Dayad fecha os olhos com nojo e pavor
de seu atacante, cujas mãos já quase tocam sua pele. Como se ele se alimentasse
do medo, Paul sente cada vez mais prazer à medida que se aproxima, triunfante,
diante de sua tão cobiçada presa. A ideia de ser violentada pelo assassino de
sua amada e não poder fazer nada para impedir isso faz o corpo de Dayad
estremecer com um sentimento inominável, que custa a arrefecer mesmo depois de
ouvir o som de vidro se espatifando e o subsequente ruído de um corpo pesado
caindo ao chão.
‒ Não tenha medo, pode abrir os olhos.
‒ diz Perpetua, jogando fora o que sobrou da garrafa de uísque de milho
marciano que utilizou para nocautear seu irmão.
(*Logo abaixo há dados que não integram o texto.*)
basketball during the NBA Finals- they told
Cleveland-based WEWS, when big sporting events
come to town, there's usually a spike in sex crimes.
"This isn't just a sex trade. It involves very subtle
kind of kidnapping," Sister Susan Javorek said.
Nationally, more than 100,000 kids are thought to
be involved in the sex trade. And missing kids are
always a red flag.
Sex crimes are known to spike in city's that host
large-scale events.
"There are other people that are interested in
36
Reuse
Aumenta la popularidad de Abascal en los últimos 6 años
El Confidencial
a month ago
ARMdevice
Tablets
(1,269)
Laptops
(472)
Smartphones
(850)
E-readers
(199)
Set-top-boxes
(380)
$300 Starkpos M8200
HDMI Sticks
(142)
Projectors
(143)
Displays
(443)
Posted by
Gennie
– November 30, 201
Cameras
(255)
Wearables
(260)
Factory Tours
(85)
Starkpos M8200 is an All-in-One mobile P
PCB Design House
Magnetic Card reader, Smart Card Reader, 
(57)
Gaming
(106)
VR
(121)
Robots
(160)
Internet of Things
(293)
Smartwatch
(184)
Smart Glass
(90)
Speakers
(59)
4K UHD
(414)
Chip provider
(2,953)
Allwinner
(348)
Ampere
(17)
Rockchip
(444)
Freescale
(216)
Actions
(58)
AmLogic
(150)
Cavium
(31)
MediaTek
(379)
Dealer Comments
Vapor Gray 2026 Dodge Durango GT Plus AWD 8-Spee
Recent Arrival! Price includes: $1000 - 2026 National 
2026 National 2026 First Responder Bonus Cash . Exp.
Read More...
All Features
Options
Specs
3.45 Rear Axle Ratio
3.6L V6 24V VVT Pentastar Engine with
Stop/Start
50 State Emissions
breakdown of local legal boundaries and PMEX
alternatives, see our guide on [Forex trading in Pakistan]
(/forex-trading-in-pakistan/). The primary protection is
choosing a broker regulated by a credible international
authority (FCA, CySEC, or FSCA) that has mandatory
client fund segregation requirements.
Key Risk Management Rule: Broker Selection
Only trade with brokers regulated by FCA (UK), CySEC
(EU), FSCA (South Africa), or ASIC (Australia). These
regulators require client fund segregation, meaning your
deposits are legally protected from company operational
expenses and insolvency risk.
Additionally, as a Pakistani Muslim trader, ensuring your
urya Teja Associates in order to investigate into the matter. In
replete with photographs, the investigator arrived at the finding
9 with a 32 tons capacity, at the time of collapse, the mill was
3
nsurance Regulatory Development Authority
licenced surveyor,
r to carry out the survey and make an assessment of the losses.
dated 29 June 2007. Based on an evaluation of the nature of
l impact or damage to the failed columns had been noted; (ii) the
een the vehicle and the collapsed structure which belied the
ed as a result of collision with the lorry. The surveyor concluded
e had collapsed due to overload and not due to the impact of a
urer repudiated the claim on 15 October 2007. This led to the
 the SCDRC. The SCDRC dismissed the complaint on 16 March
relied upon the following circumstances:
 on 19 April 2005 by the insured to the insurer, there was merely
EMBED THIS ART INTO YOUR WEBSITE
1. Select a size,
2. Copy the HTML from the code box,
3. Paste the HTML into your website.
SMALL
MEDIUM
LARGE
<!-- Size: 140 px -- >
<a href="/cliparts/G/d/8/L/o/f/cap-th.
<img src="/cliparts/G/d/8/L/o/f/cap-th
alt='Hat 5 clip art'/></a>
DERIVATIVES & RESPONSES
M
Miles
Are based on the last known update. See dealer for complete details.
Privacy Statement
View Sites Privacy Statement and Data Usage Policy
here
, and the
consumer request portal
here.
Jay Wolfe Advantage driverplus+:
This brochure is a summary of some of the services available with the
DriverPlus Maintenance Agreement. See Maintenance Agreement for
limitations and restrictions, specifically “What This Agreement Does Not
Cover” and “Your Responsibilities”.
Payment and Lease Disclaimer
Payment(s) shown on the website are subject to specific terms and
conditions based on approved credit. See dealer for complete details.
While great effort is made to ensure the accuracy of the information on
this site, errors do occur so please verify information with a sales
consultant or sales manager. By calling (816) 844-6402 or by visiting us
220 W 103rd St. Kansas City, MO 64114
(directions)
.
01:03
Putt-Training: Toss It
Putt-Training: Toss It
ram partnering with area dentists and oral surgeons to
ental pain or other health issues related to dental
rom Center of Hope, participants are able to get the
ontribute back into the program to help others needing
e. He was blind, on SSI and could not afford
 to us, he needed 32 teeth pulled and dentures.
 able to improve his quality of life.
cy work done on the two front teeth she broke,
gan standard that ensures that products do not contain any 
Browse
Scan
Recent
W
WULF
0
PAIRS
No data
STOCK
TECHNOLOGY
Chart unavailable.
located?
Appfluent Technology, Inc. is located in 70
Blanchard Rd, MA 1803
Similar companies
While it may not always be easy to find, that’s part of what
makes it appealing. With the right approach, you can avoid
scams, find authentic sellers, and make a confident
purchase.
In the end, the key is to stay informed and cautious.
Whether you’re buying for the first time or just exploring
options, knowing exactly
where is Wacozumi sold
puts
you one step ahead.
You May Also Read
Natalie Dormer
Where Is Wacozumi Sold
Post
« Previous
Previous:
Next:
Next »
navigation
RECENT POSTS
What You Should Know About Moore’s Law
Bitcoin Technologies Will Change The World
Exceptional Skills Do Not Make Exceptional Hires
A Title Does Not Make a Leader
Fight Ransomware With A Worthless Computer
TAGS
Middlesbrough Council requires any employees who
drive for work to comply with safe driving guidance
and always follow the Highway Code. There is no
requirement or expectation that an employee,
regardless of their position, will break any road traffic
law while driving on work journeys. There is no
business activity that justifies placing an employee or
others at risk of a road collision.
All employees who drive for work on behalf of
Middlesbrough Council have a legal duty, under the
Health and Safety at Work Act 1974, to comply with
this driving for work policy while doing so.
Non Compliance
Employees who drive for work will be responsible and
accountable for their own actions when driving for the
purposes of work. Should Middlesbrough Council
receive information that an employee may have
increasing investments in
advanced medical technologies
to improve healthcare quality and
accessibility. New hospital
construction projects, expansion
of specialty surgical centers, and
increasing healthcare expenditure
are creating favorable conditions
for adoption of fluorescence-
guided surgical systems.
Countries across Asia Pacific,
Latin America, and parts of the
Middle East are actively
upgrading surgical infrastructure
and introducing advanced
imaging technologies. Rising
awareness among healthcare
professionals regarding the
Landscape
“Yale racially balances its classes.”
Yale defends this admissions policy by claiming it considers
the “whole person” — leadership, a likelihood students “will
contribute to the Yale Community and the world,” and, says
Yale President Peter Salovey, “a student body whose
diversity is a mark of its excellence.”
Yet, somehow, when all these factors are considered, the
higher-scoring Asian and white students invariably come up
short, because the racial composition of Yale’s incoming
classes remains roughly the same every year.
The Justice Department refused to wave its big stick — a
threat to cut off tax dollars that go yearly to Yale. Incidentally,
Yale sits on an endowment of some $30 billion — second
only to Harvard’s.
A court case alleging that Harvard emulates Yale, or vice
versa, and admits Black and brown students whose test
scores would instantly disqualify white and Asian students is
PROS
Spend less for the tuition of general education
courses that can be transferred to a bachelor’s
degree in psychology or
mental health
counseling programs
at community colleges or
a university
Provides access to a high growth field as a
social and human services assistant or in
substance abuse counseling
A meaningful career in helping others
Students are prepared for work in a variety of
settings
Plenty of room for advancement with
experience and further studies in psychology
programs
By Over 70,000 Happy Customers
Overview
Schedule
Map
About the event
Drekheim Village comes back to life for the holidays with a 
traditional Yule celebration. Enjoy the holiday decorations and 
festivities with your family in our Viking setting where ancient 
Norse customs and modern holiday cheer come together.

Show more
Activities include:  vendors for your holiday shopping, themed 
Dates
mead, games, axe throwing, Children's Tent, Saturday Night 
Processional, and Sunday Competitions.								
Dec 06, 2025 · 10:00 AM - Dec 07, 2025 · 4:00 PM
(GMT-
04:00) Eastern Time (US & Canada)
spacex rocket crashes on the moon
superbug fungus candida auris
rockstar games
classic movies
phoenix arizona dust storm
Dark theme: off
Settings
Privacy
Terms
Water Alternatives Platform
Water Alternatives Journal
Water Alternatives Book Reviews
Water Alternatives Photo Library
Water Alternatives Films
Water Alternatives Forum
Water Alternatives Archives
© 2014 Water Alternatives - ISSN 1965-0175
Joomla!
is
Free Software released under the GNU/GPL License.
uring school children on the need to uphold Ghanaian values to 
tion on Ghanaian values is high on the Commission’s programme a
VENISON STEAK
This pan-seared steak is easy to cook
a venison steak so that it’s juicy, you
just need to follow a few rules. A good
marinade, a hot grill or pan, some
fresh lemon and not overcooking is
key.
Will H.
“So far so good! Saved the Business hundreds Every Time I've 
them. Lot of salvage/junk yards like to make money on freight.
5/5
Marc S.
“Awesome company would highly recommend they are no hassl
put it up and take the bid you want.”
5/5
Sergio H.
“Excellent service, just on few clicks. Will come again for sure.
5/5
Dayad, ainda se refazendo do trauma,
enxerga o corpo do reverendo no chão, com uma pequena poça de sangue escorrendo
de sua cabeça, cacos de vidro por todos os lados e, finalmente, a alta e descolorida
mulher que estava presa atrás da parede agora ali, em sua frente. Dayad já
havia visto uma mulher marciana antes, mas, não assim, nua. O que mais chama
sua atenção, entretanto, são os arranhões e hematomas na pele dela, dos quais
sente uma estranha e irresistível vontade de cuidar. Perpetua, que nunca havia
visto uma mulher tão diferente antes, se esforça para conter seu deslumbramento
diante da beleza e da pequenez da estrangeira, a qual ela gostaria de aninhar
em seu peito e levar para longe dali, onde ninguém possa lhe fazer mal.
‒ Deixe-me soltar essas amarras... ‒ diz
a marciana, apanhando um caco de vidro no chão e avançando em direção a Dayad,
que arregala os olhos, assustada.
Percebendo que a visitante não entende
sua língua, ela mostra, através de gestos, que vai usar o caco para cortar as
amarras. Dayad estende a mão, sem muita escolha. Em seguida, Perpetua liberta
seus pés.
“Muito obrigada.” ‒ gesticula Dayad.
Entendendo o sentimento de gratidão
mais pelo contexto do que pelos gestos, Perpetua faz sinal de espera e se
agacha para retirar o aparelho de leitura de pensamentos usado por seu irmão.
“Você entende o que estou dizendo?” ‒
testa Perpetua.
“Sim! Então era assim que ele
conseguia se comunicar conosco?” ‒ surpreende-se Dayad.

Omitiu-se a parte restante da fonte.